Bersama 239 benda kesenian Lombok dari abad ke-19 serta payung
kebesaran, pelana dan tombak Pangeran Diponegoro, Prajnaparamita
baru saja dikembalikan pemerintah Belanda. Tadinya barang-barang
itu bercokol di Museum Ilmu Bangsa-Bangsa di kota Leiden. Konon
menurut cerita orang sana, Pott, direktur museum tersebut sampai
jatuh cinta pada patung tersebut. "Orang sampai bilang, Pott
sudah kawin dengan patung Ken Dedes itu," ujar seorang
sejarawan Belanda kepada TEMPO. Makanya orang Belanda tadinya
pesimis apakah Pott mau merelakan Prajnaparamita pulang ke
Indonesia.
Koleksi barang kesenian Lombok itu -- ada perhiasan, hulu keris,
alat rumah tangga dan sebuah patung -- separuhnya rnasih tcrsisa
di Museum Leiden. Barang-barang kesenian dari emas dan perak
yang dihiasi berlian dan permata, dirampok dari keraton
Karangasem, Lombok oleh tentara Belanda yang menyerbu Lombok
tahun 1894. Ekspedisi kedua itu -- ekspedisi pertama dipukul
mundur oleh lasykar Karangasem -- datang atas permintaan orang
Sasak, penduduk asli Lombok yang merasa tertindas oleh raja
keturunan Bali itu.
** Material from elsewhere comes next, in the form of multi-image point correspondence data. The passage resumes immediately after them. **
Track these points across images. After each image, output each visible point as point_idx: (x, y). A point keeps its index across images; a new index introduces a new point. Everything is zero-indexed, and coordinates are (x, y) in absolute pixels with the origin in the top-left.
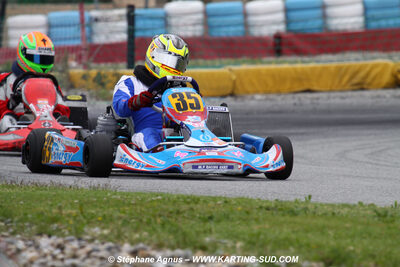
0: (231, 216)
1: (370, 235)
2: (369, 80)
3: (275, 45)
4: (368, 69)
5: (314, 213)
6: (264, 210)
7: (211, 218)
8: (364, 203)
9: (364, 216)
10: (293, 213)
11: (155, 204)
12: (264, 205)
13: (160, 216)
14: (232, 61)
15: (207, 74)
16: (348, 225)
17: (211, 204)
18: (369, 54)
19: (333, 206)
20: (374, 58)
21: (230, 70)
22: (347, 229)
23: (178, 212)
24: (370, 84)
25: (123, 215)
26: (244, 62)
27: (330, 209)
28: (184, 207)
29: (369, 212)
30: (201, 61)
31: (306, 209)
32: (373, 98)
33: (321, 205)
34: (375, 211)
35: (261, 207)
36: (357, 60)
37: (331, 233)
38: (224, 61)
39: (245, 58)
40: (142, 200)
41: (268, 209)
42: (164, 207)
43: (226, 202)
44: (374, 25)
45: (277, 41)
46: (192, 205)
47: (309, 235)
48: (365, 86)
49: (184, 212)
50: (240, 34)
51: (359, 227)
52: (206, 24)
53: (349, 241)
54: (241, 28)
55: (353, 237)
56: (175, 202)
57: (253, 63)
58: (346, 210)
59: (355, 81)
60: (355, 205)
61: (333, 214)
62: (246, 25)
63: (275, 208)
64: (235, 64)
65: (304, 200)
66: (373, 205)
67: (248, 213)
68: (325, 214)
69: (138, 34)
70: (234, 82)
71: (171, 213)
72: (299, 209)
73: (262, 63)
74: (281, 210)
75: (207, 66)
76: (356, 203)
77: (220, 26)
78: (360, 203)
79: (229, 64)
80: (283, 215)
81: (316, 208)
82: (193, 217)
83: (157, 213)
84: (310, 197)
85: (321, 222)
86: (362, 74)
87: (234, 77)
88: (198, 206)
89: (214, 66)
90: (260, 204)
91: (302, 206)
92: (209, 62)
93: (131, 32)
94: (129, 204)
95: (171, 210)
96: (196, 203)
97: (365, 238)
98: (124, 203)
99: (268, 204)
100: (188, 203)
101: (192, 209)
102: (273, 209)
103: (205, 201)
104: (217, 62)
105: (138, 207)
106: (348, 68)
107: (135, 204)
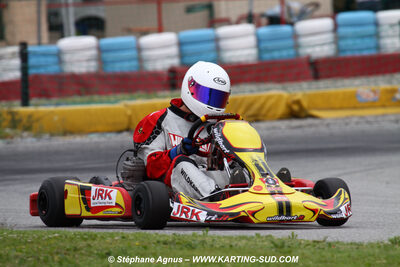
0: (129, 252)
2: (264, 112)
3: (169, 79)
4: (262, 101)
5: (212, 246)
6: (162, 245)
7: (109, 254)
8: (262, 235)
9: (262, 248)
10: (191, 247)
11: (52, 242)
12: (162, 239)
13: (57, 253)
14: (127, 96)
15: (102, 110)
17: (109, 240)
18: (263, 86)
19: (230, 238)
20: (268, 90)
21: (126, 106)
23: (75, 249)
24: (265, 115)
25: (19, 254)
26: (139, 97)
27: (228, 242)
28: (82, 244)
29: (266, 243)
30: (96, 97)
31: (203, 242)
32: (268, 129)
33: (219, 238)
34: (273, 242)
35: (158, 242)
36: (252, 91)
38: (120, 96)
39: (139, 93)
40: (39, 238)
41: (165, 243)
42: (62, 244)
43: (123, 237)
44: (267, 57)
45: (172, 75)
46: (89, 242)
48: (260, 118)
49: (82, 248)
50: (134, 69)
52: (100, 60)
54: (134, 64)
56: (72, 239)
57: (149, 98)
58: (244, 242)
59: (250, 112)
60: (253, 237)
61: (231, 246)
62: (140, 60)
63: (173, 242)
64: (131, 99)
67: (145, 248)
68: (223, 247)
69: (32, 72)
70: (130, 118)
71: (68, 250)
72: (197, 242)
73: (158, 97)
74: (179, 244)
75: (101, 102)
76: (254, 235)
77: (113, 62)
78: (257, 235)
79: (124, 99)
80: (181, 249)
81: (213, 240)
82: (91, 254)
83: (55, 250)
86: (257, 106)
87: (129, 112)
88: (96, 242)
89: (109, 102)
90: (158, 238)
91: (200, 239)
92: (104, 98)
93: (24, 69)
94: (26, 243)
95: (68, 247)
96: (94, 239)
99: (166, 238)
100: (86, 240)
101: (89, 246)
102: (171, 243)
103: (102, 237)
104: (112, 97)
105: (35, 246)
106: (243, 100)
107: (32, 242)
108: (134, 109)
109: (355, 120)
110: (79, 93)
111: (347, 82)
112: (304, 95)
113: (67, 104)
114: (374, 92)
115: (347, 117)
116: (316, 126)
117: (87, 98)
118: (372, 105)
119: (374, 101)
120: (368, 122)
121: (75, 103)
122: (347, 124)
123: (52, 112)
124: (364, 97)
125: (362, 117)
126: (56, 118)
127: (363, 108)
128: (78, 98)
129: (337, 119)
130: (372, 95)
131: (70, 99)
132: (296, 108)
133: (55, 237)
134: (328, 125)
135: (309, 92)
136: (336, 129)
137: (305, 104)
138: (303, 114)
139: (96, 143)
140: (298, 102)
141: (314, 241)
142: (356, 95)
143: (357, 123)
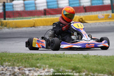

Namun setelah lasykar Karangasem dikalahkan,
tanpa bilang ba atau bu tentara Belanda mengangkut sebagian
besar isi keraton Lombok itu ke Belanda.
Di samping benda-benda dari koleksi museum Leiden itu, ada juga
sebuah lukisan Raden Saleh (melukiskan penangkapan Pangeran
Diponegoro oleh kapten De Kock) yang dipulangkan ke mari.
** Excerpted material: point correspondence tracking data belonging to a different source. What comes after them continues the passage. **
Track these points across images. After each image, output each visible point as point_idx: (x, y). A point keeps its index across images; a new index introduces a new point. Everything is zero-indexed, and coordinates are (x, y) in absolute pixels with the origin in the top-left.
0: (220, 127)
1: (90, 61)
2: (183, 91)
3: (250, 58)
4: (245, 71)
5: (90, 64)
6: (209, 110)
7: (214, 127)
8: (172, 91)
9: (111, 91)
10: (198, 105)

Lukisan yang juga dipajang di pameran 200 tahun Museum Pusat,
dihadiahkan oleh sang pelukis sendiri kepada Raja Belanda
Willem II.
Demikianlah bertambah kaya koleksi Gedung Gajah suatu hasil
perundingan yang panjang tapi penuh pengertian antara pemerintah
Indonesia dengan Belanda. Sebelumnya, ketika Presiden Soeharto
dan Ny. Tien Soeharto berkunjung ke Belanda tahun 1972,
pemerintah Belanda juga sudah memulangkan naskah lontar
Negarakertagama dari Majapahit serta satu koleksi benda budaya
Irian Jaya.
Sukses usaha Indonesia itu tentunya dapat dilepaskan dari
Resolusi UNESCO (Organisasi Pendidikan dan Kebudayaan PBB) 1972,
yang mendesak negara bekas penjajah memulangkan benda budaya
dan sejarah kepunyaan bekas jajahannya. Resolusi ini ikut
mendorong pemerintah Inggeris untuk memulangkan intan Koh-I-Noor
yang pernah bersarang di atas mahkota raja India.
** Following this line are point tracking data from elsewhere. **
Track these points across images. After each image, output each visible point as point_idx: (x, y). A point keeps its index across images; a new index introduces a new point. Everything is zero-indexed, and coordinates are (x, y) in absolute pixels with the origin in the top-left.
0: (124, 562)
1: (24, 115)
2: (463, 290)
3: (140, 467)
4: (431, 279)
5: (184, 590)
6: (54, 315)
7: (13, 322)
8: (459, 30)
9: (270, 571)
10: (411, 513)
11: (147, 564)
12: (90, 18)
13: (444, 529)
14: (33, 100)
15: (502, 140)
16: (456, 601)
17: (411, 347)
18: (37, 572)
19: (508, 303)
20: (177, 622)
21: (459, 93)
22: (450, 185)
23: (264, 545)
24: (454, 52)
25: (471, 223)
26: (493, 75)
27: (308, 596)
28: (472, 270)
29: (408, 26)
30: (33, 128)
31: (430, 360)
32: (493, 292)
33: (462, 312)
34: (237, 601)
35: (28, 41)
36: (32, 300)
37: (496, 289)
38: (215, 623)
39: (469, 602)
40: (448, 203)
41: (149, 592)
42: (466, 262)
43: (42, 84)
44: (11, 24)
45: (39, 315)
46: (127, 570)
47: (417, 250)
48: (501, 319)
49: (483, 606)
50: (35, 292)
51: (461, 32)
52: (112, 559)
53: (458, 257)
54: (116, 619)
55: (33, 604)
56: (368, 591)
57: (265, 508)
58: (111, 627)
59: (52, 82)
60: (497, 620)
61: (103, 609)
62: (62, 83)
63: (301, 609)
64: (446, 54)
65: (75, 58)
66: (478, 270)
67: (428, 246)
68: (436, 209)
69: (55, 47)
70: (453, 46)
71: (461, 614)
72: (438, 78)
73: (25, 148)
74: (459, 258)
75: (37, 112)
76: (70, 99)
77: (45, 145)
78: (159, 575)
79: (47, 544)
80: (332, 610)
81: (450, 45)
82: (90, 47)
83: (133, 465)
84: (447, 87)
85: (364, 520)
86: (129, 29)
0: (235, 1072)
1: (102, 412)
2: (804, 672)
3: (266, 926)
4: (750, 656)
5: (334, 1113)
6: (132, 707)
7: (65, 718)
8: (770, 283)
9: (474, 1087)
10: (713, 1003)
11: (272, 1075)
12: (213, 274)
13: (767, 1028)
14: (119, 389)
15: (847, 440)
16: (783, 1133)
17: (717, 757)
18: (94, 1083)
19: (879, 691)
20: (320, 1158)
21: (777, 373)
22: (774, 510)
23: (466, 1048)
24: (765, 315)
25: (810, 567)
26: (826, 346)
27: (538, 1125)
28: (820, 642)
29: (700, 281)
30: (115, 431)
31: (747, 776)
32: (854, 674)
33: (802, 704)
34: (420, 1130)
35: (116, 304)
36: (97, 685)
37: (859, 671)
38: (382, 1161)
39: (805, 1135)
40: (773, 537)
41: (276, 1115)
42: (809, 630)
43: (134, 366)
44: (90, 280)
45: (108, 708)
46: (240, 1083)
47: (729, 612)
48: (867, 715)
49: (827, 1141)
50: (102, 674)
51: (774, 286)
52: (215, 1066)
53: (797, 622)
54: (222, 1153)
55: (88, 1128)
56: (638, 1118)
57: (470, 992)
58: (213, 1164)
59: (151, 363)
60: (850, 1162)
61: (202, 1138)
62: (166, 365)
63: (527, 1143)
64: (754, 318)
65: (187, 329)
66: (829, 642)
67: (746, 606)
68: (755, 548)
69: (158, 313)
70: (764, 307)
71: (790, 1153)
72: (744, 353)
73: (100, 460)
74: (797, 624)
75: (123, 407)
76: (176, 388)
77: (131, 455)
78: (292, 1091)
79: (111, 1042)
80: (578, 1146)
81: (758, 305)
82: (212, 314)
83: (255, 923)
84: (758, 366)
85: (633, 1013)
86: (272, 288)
Juga di kalangan permuseuman dikenal 'prinsip negara asal'
(herkomstbeginsel) yang berarti: setiap benda budaya dan sejarah
harus disimpan di negeri asalnya. Masalahnya sekarang: sudahkah
para ahli museum dan sejarawan negeri berkembang siap merawat
warisan leluhurnya dengan cermat dan aman seraya berikhtiar
menjadikannya benar-benar milik rakyat banyak?